Reproduce the stretch of the listing from its first line through the line containing "тож слідкуйте за", replacing "Cena" with "Koszt" and leaving everything else unchanged.

(Data entries)
—————
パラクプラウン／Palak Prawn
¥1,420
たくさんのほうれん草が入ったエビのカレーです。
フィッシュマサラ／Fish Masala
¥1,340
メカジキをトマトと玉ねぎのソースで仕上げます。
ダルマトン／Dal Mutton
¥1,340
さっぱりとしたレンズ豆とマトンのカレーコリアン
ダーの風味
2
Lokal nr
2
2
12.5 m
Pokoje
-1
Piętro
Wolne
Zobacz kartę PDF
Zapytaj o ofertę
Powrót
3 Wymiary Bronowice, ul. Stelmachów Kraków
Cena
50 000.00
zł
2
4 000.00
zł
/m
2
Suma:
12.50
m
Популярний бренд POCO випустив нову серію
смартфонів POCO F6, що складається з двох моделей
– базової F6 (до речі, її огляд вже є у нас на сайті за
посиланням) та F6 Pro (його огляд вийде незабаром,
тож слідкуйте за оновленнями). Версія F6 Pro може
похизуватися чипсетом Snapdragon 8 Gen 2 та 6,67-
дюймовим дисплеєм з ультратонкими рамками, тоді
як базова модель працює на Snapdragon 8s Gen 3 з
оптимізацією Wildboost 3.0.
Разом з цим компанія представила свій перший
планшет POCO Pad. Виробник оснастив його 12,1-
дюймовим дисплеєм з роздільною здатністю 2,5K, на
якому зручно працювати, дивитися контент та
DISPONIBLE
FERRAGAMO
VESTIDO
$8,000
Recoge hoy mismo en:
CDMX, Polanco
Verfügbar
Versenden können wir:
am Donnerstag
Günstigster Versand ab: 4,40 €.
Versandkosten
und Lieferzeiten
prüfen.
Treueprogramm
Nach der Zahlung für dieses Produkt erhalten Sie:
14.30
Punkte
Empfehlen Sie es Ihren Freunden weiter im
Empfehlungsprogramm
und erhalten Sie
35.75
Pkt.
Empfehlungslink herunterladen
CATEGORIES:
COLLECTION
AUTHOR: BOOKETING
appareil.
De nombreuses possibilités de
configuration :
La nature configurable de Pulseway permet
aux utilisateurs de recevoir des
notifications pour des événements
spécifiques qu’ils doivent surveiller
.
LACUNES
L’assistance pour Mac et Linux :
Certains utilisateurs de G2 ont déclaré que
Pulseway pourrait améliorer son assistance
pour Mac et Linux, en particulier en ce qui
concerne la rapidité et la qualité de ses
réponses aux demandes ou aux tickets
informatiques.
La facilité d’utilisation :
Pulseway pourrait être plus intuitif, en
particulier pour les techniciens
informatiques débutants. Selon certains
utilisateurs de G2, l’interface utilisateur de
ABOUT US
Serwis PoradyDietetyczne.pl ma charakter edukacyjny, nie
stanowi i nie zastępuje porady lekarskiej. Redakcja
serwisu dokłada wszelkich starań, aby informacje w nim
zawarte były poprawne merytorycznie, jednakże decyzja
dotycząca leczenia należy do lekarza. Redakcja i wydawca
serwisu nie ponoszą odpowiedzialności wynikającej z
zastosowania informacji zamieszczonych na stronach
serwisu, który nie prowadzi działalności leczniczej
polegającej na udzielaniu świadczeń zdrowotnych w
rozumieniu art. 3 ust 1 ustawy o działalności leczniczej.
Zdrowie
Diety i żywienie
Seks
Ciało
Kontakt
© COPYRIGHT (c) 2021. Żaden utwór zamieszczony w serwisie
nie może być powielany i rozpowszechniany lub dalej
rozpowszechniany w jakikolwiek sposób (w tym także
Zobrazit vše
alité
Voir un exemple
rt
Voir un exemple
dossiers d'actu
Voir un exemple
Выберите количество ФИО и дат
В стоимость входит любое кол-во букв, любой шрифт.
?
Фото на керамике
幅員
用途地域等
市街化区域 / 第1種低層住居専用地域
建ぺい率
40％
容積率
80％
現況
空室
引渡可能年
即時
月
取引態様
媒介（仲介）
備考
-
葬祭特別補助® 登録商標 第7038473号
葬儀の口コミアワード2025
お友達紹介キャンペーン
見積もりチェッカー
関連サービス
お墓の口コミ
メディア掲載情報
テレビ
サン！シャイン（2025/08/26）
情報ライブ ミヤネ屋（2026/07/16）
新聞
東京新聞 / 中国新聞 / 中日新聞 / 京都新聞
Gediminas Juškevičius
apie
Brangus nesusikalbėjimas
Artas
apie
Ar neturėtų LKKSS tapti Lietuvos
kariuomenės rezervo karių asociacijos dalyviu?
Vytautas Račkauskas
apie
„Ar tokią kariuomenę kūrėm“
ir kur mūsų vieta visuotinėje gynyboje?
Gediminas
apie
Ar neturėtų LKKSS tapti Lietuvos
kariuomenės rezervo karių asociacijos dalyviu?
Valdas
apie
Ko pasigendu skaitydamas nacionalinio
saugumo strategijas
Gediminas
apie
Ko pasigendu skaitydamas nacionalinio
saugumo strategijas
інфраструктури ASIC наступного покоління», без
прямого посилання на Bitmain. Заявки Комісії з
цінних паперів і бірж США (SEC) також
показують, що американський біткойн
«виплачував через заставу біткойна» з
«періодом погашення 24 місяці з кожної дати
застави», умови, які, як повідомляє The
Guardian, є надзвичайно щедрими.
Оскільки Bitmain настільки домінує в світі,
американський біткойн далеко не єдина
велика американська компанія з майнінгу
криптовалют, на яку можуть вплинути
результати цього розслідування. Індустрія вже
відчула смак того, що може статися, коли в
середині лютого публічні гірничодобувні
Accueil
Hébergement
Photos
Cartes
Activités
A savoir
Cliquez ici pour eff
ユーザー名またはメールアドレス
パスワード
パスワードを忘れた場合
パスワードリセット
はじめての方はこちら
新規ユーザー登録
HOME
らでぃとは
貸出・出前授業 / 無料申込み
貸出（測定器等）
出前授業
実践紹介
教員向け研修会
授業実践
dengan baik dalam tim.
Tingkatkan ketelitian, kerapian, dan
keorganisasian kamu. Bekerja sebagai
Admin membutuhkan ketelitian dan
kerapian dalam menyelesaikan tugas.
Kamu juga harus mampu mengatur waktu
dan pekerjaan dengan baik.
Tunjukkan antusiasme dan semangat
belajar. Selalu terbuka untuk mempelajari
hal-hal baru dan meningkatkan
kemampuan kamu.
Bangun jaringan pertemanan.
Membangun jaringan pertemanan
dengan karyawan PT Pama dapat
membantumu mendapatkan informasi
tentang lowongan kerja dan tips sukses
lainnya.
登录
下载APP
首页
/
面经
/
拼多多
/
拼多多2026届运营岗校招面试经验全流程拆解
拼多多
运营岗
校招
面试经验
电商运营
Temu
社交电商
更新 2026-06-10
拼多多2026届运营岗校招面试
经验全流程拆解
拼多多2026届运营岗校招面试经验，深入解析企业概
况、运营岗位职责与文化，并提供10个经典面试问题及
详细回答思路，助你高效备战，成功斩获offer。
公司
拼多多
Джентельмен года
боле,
—————
● **Solution**:
パラクプラウン／Palak Prawn
¥1,420
たくさんのほうれん草が入ったエビのカレーです。
フィッシュマサラ／Fish Masala
¥1,340
メカジキをトマトと玉ねぎのソースで仕上げます。
ダルマトン／Dal Mutton
¥1,340
さっぱりとしたレンズ豆とマトンのカレーコリアン
ダーの風味
2
Lokal nr
2
2
12.5 m
Pokoje
-1
Piętro
Wolne
Zobacz kartę PDF
Zapytaj o ofertę
Powrót
3 Wymiary Bronowice, ul. Stelmachów Kraków
Koszt
50 000.00
zł
2
4 000.00
zł
/m
2
Suma:
12.50
m
Популярний бренд POCO випустив нову серію
смартфонів POCO F6, що складається з двох моделей
– базової F6 (до речі, її огляд вже є у нас на сайті за
посиланням) та F6 Pro (його огляд вийде незабаром,
тож слідкуйте за оновленнями). Версія F6 Pro може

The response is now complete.